Strong Bounds on Sum of Neutrino Masses in a 12 Parameter Extended Scenario with Non-Phantom Dynamical Dark Energy (w(z)geq -1)

We obtained constraints on a 12 parameter extended cosmological scenario including non-phantom dynamical dark energy (NPDDE) with CPL parametrization. We also include the six $\Lambda$CDM parameters, number of relativistic neutrino species ($N_{\textrm{eff}}$) and sum over active neutrino masses ($\sum m_{\nu}$), tensor-to-scalar ratio ($r_{0.05}$), and running of the spectral index ($n_{run}$).
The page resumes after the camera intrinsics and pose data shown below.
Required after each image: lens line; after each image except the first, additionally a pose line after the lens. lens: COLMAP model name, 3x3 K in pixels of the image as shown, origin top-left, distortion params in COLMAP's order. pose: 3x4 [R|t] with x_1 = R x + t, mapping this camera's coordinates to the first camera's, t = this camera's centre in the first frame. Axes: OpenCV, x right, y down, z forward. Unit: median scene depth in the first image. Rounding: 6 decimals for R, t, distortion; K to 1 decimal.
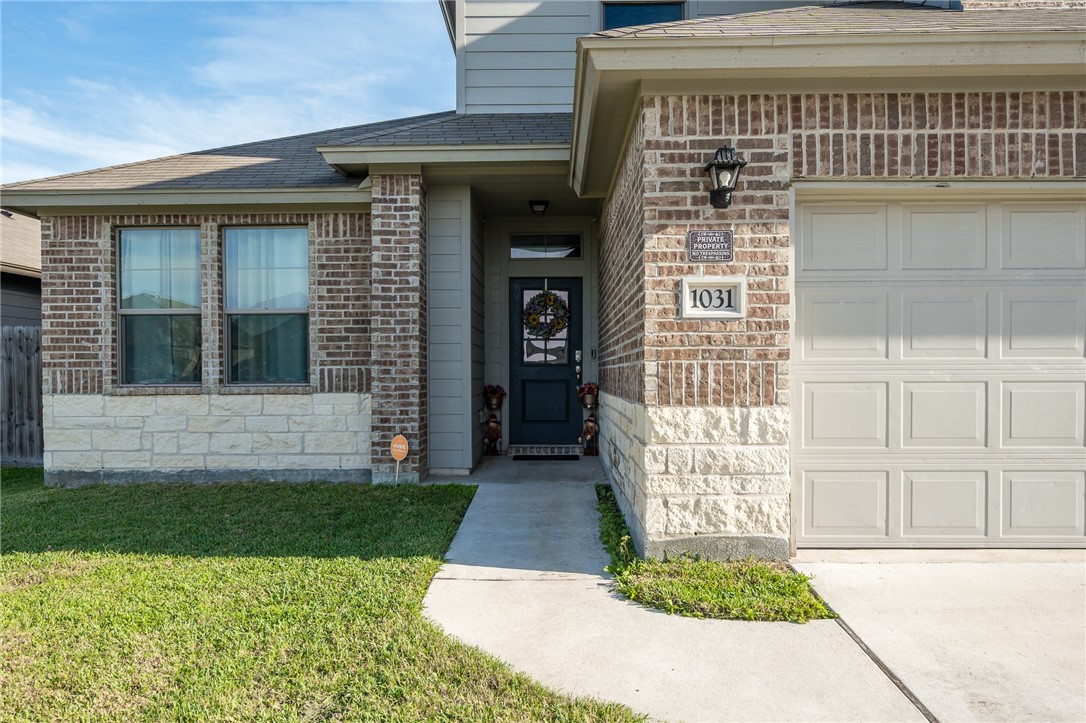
lens RADIAL K [[794.4, 0, 543.0], [0, 794.4, 361.5], [0, 0, 1]] dist [-0.000806, -0.000836]
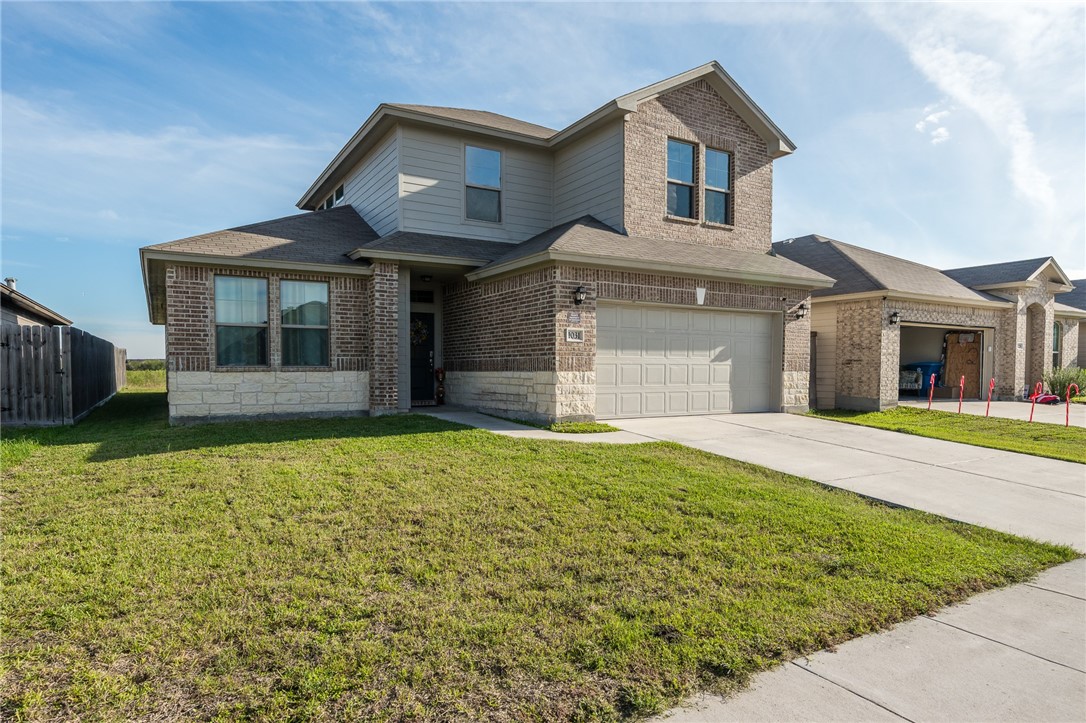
lens RADIAL K [[638.3, 0, 543.0], [0, 638.3, 361.5], [0, 0, 1]] dist [0.000459, 0.000098]
pose [[0.845851, 0.011464, 0.533297, -0.683324], [-0.010988, 0.999931, -0.004067, 0.017641], [-0.533307, -0.002419, 0.845918, -0.565818]]
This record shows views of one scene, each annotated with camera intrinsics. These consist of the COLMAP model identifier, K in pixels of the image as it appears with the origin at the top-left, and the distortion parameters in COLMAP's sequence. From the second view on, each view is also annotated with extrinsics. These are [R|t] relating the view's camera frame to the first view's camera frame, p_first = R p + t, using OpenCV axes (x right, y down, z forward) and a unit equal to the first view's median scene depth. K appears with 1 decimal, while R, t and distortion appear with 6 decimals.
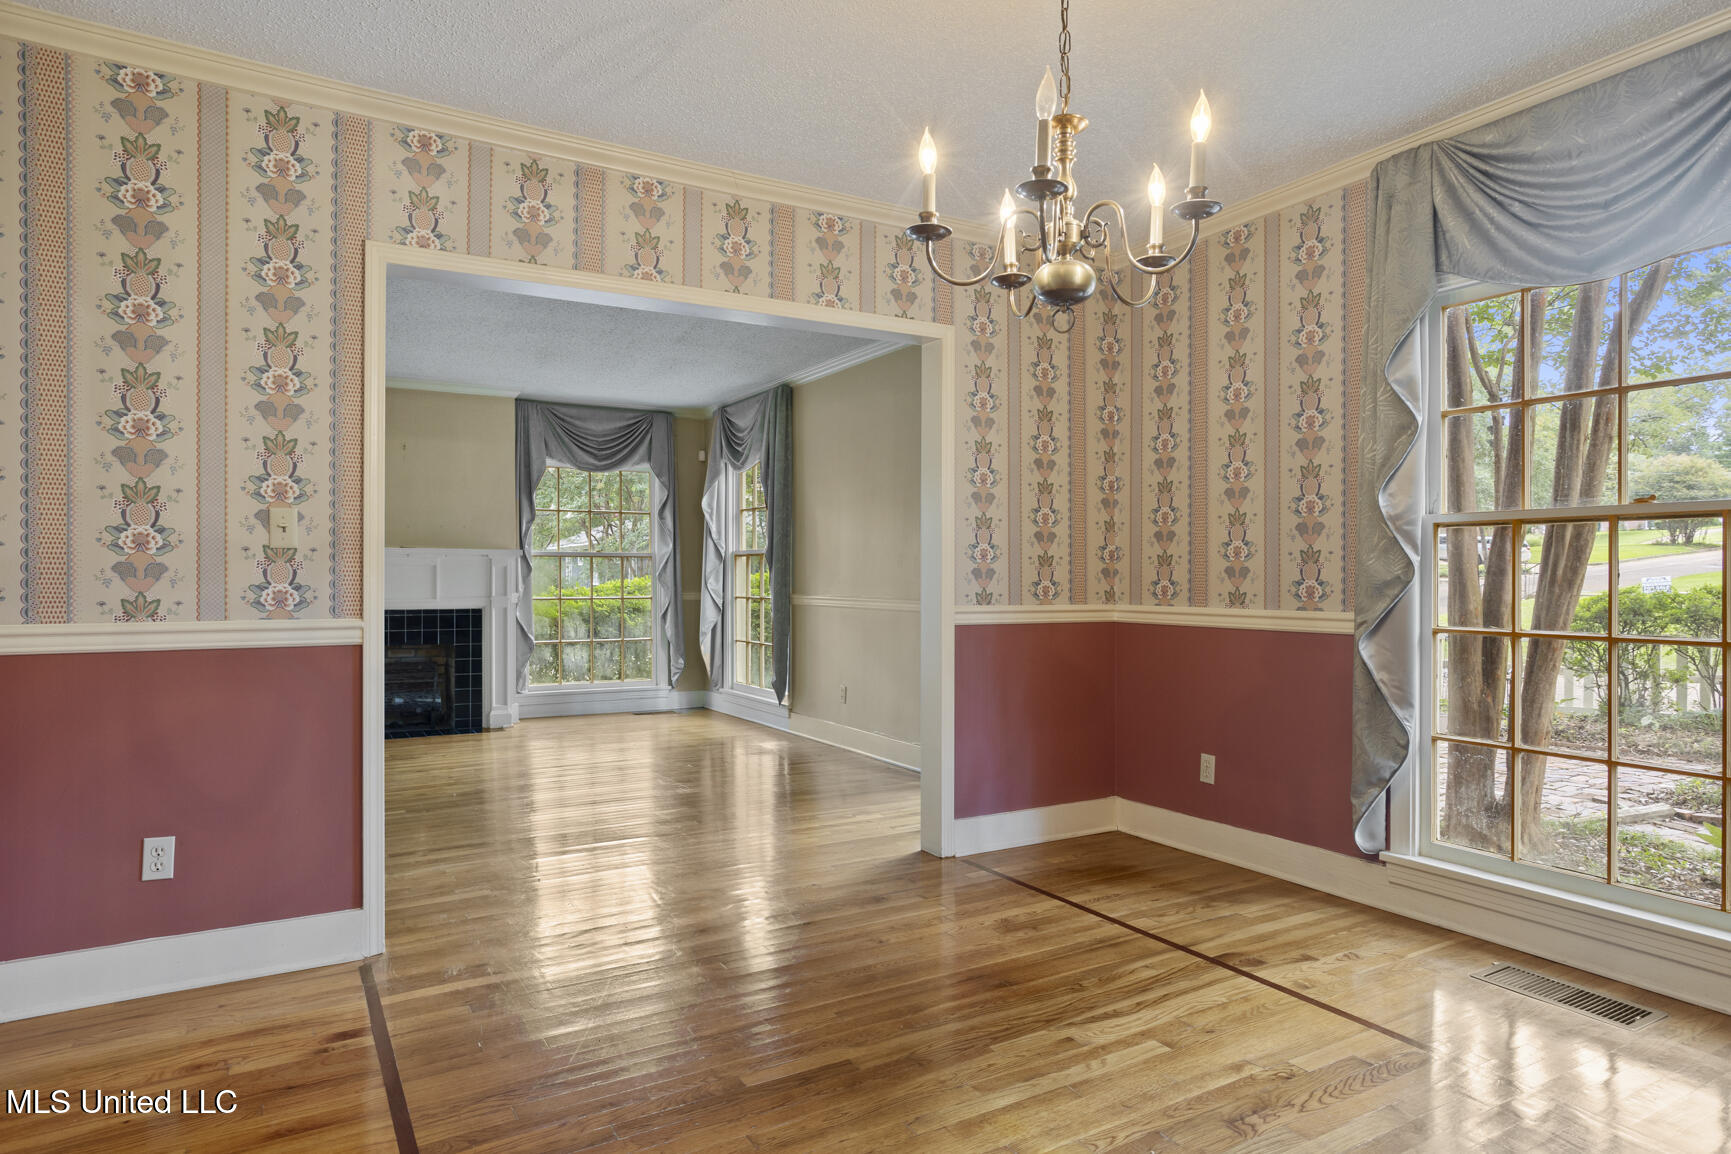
lens RADIAL K [[1018.3, 0, 858.3], [0, 1018.3, 572.0], [0, 0, 1]] dist [-0.032504, 0.000906]
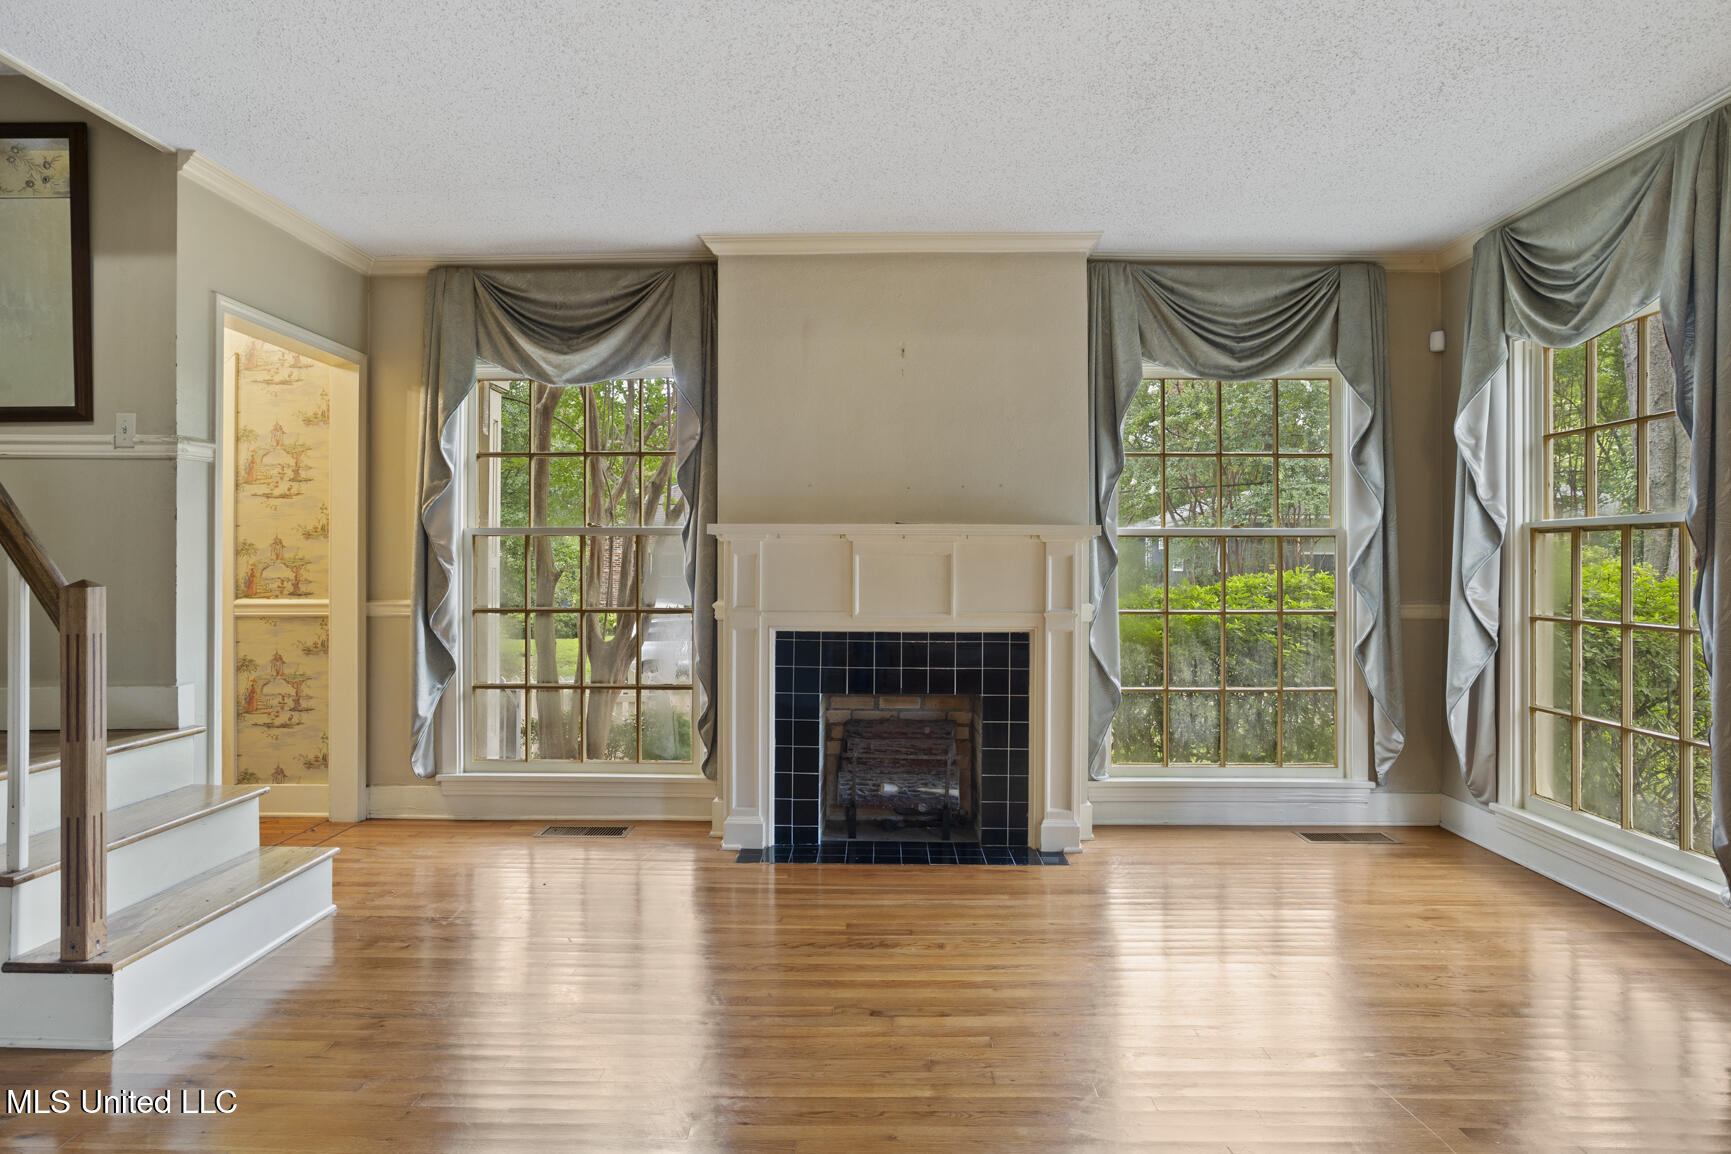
lens RADIAL K [[1018.3, 0, 858.3], [0, 1018.3, 572.0], [0, 0, 1]] dist [-0.032504, 0.000906]
pose [[0.853246, 0.006800, -0.521464, -0.147824], [0.001235, 0.999886, 0.015060, -0.004859], [0.521507, -0.013494, 0.853140, 0.437612]]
We use CMB Data from Planck 2015; BAO Measurements from SDSS BOSS DR12, MGS, and 6dFS; SNe Ia Luminosity Distance measurements from the Pantheon Sample; CMB B-mode polarization data from BICEP2/Keck collaboration (BK14); Planck lensing data; and a prior on Hubble constant ($73.24\pm1.74$ km/sec/Mpc) from local measurements (HST). We have found strong bounds on the sum of the active neutrino masses. For instance, a strong bound of $\sum m_{\nu} <$ 0.123 eV (95\% C.L.) comes from Planck+BK14+BAO. Although we are in such an extended parameter space, this bound is stronger than a bound of $\sum m_{\nu} <$ 0.158 eV (95\% C.L.) obtained in $\Lambda \textrm{CDM}+\sum m_{\nu}$ with Planck+BAO. Varying $A_{\textrm{lens}}$ instead of $r_{0.05}$ however leads to weaker bounds on $\sum m_{\nu}$. Inclusion of the HST leads to the standard value of $N_{\textrm{eff}} = 3.045$ being discarded at more than 68\% C.L., which increases to 95\% C.L. when we vary $A_{\textrm{lens}}$ instead of $r_{0.05}$, implying a small preference for dark radiation, driven by the $H_0$ tension.